Num exemplo apresentado no estudo, outro grupo de
pesquisadores avaliou remanescentes conservados e matas secundárias
na Serra do Mar, uma das maiores áreas contínuas de Mata Atlântica do
Brasil.
Foram encontradas árvores com uma média de 12,7 centímetros
de diâmetro e 9,1 metros de altura, considerando todos os indivíduos acima de
4,8 centímetros de diâmetro.
“Se fossem seguidos os parâmetros do Conama, essa floresta
rica em biomassa poderia ser classificada como em estágio inicial ou
intermediária”, exemplifica.
Propostas
Para superar deficiências como esta, os pesquisadores
propõem alterações na resolução do Conama seguida no Estado de
São Paulo. Uma delas é separar os tipos de floresta (fitofisionomias),
reconhecendo as diferenças naturais entre essas formações. A partir daí,
estabelecer um diâmetro mínimo para as árvores a serem inventariadas.
Outra proposta é definir uma área mínima de amostragem para
determinar o estágio da floresta, como toda a área em locais com menos de meio
hectare ou 1% da área em terrenos acima de 5 hectares, por exemplo.
Hoje, uma área desse tamanho pode ser avaliada com apenas
uma parcela de 10 metros quadrados, por exemplo.
Para uma revisão, um dos possíveis caminhos a seguir seria a
proposta apresentada na última parte do artigo, que sugere que a avaliação seja
feita em duas etapas.
A primeira etapa, pelo próprio dono da
terra, sem necessariamente precisar de um técnico.
O órgão ambiental estadual então verificaria o histórico
de uso e cobertura do solo dos últimos 40 anos daquela área por meio
de ferramentas disponíveis gratuitamente – como MapBiomas e Google Earth –
além de fotos feitas pelo requerente.
O órgão ambiental então aprovaria ou não o pedido em
primeira instância, encaminhando os aprovados para uma segunda avaliação.

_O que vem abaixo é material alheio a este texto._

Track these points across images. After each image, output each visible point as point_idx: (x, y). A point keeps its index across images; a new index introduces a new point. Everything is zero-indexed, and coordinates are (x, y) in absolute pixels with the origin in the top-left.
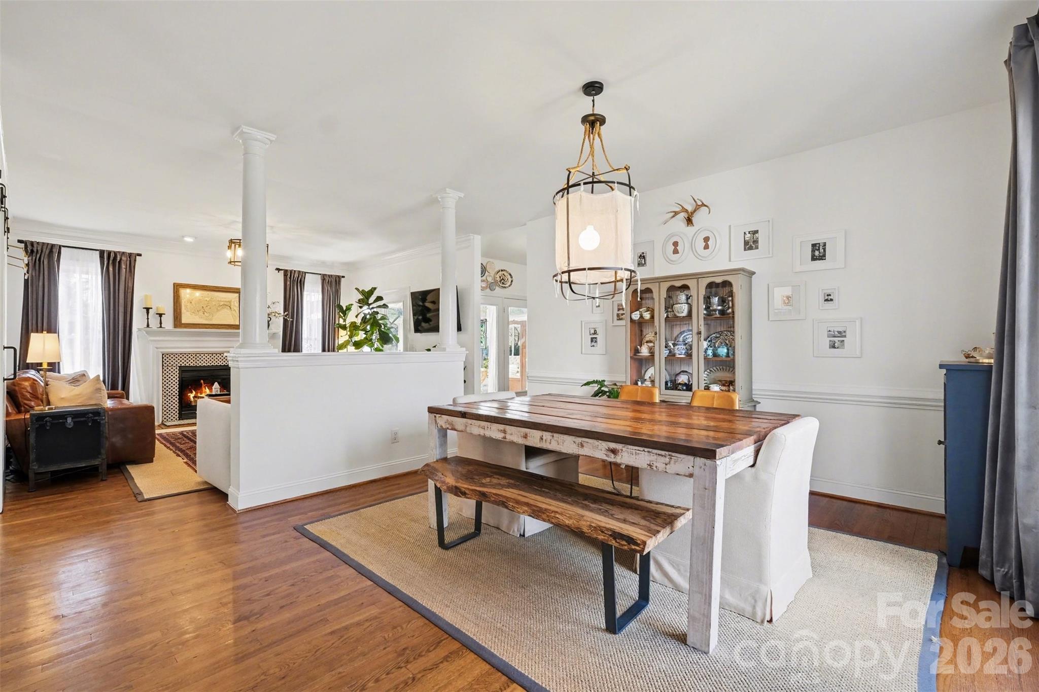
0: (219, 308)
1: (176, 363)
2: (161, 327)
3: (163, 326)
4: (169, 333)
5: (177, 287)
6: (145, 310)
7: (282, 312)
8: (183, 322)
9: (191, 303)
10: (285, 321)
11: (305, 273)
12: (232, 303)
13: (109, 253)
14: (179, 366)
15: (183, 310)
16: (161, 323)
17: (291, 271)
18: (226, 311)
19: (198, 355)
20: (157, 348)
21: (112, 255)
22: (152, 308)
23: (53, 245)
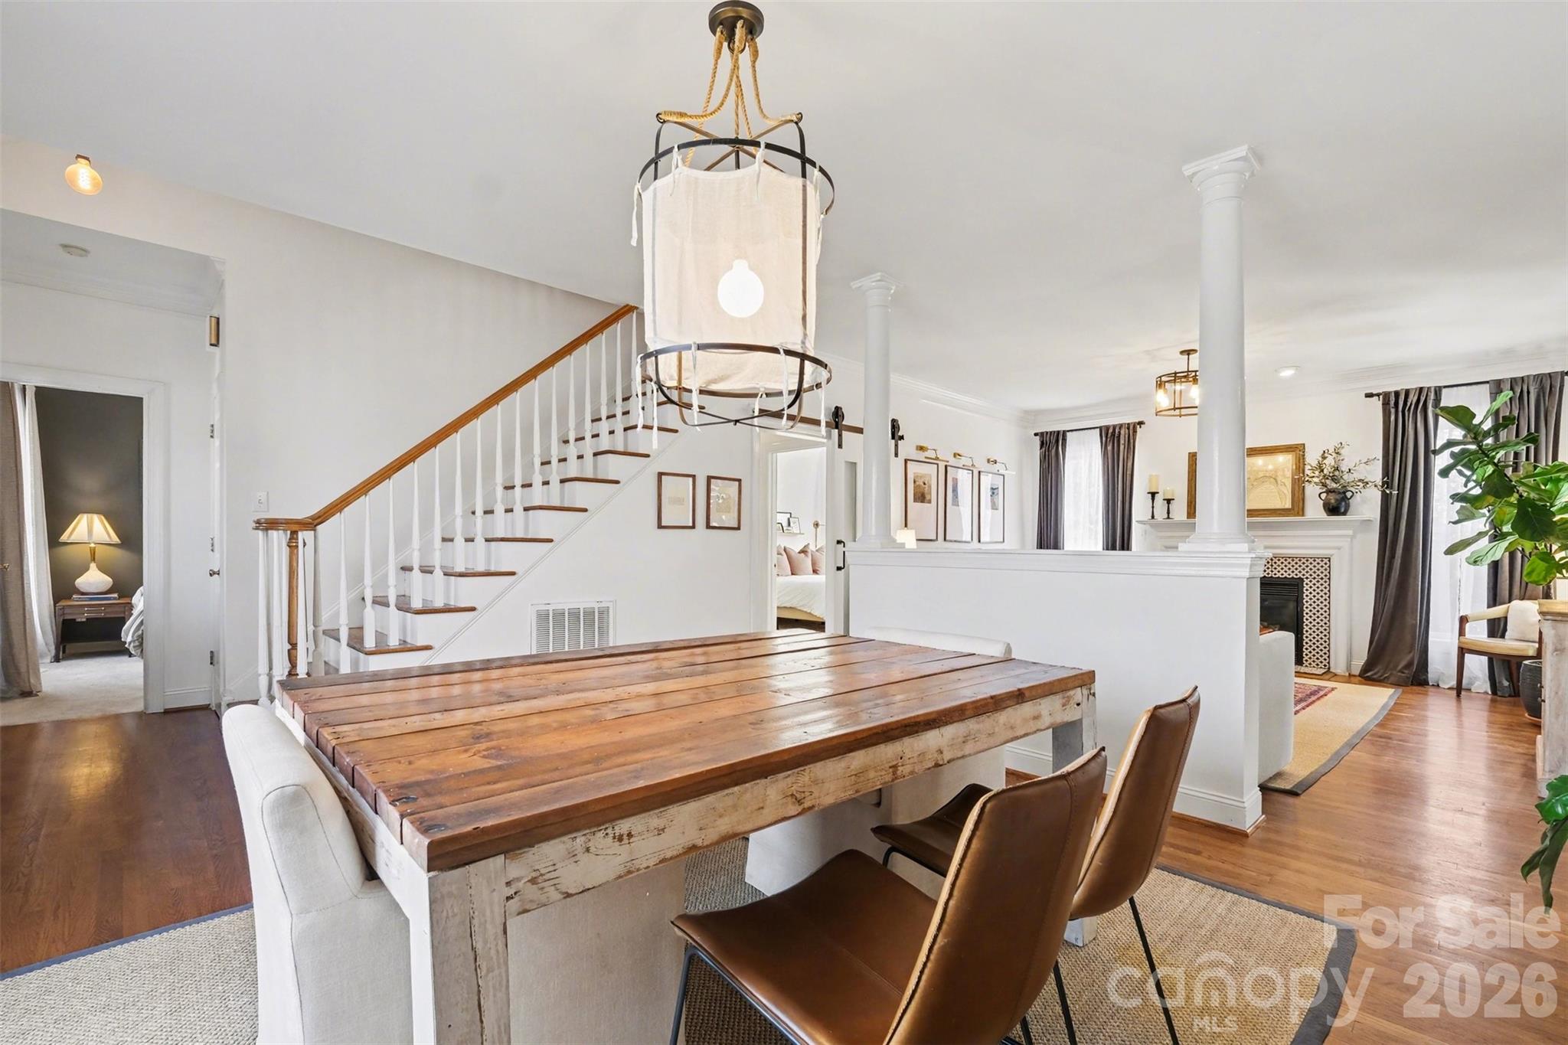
0: (1255, 483)
2: (1168, 518)
3: (1171, 516)
4: (1181, 526)
5: (1194, 458)
6: (1150, 495)
7: (1379, 481)
10: (1383, 495)
11: (1439, 388)
12: (1281, 473)
13: (1107, 428)
16: (1168, 513)
17: (1397, 394)
18: (1268, 487)
21: (1111, 430)
22: (1158, 493)
23: (1058, 432)
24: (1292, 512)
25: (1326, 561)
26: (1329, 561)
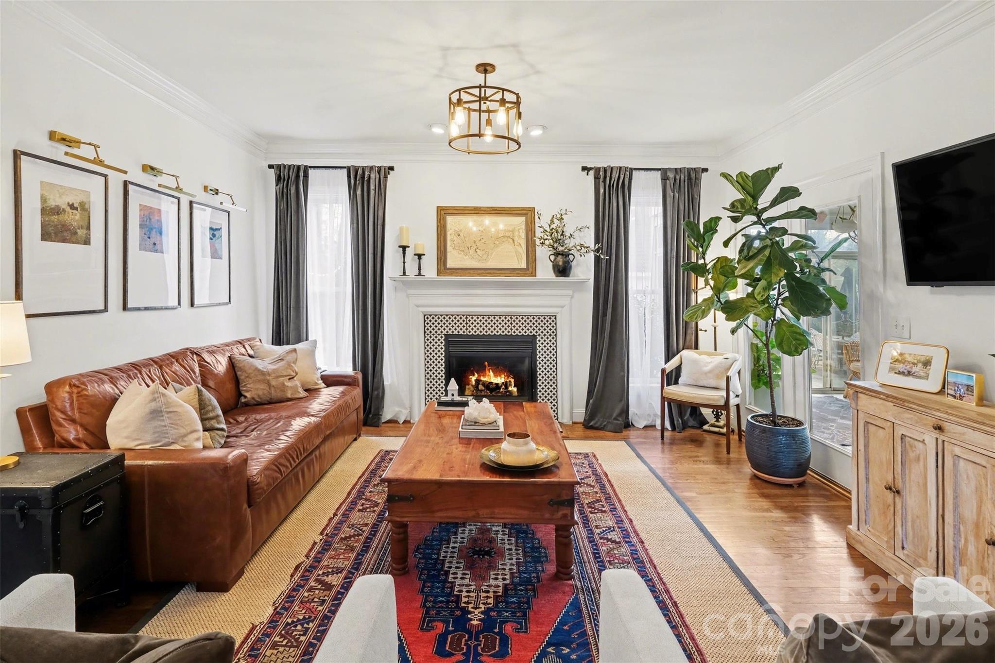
0: (497, 242)
1: (442, 329)
2: (420, 274)
3: (422, 273)
4: (432, 284)
5: (443, 213)
6: (401, 249)
7: (592, 246)
8: (448, 266)
9: (459, 235)
10: (597, 260)
11: (632, 170)
12: (516, 233)
13: (356, 170)
14: (444, 335)
15: (449, 248)
16: (420, 269)
17: (605, 170)
18: (507, 247)
19: (469, 318)
20: (418, 306)
21: (360, 172)
22: (409, 247)
23: (299, 167)
24: (528, 272)
25: (553, 318)
26: (555, 318)
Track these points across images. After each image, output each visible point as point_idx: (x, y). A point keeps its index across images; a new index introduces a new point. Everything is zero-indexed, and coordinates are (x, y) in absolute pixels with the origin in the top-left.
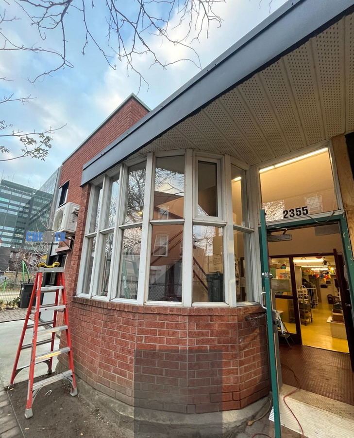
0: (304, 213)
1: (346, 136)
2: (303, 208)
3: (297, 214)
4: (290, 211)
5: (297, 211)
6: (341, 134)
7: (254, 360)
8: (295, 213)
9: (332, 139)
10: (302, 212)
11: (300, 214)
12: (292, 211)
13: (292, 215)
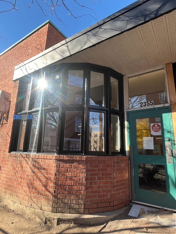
0: (151, 104)
1: (172, 64)
2: (150, 101)
3: (147, 105)
4: (144, 103)
5: (147, 103)
6: (170, 63)
7: (121, 186)
8: (146, 104)
9: (166, 64)
10: (150, 104)
11: (149, 105)
12: (145, 103)
13: (145, 105)
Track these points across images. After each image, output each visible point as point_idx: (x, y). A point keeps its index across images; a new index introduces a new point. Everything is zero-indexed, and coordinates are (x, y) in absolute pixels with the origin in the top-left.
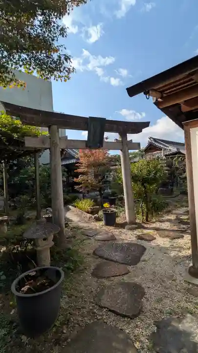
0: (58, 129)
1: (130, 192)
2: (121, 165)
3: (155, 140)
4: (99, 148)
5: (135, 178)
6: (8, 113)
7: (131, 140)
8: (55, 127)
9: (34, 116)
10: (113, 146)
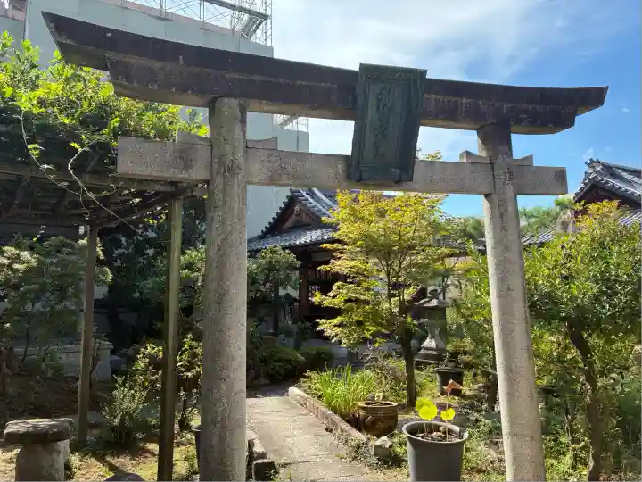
0: (243, 113)
1: (522, 359)
2: (483, 253)
3: (610, 170)
4: (397, 183)
5: (542, 309)
6: (69, 55)
7: (530, 158)
8: (229, 105)
9: (157, 65)
10: (452, 178)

Na segunda etapa, técnicos indicados
pelo governo fariam a avaliação florística, a fim de verificar o grau
de biodiversidade e a presença de espécies ameaçadas.
Dessa forma, pouparia o proprietário de pagar por um serviço que poucas pessoas
têm condição de realizar com excelência.
Por fim, seriam avaliados aspectos sociais e
de paisagem, adotando um ou mais serviços ambientais como indicadores. O
foco seria não apenas na sociedade de modo geral, mas na população local, mais
afetada pela remoção da floresta, com a perda de serviços
ecossistêmicos como água, bem-estar e regulagem do clima.
“A Lei da Mata Atlântica foi uma grande vitória
para a sociedade brasileira. No entanto, um novo escopo técnico é
necessário para reforçá-la quase duas décadas após sua promulgação e mais de
três décadas depois da resolução estadual. O conhecimento sobre a Mata
Atlântica aumentou dramaticamente nos últimos anos e está disponível para
desenvolver regras mais efetivas e baseadas na ciência”, encerram
os autores.
O estudo contou, ainda, com apoio da Fapesp por meio
do Núcleo
de Análise e Síntese de Soluções Baseadas na Natureza (BIOTA Síntese),
do Centro
de Ciência para o Desenvolvimento Estratégia Mata Atlântica (CCD-EMA),
além de bolsas de pós-doutorado (22/14605-0, 20/06734-0, 22/07712-5 e 23/00412-9).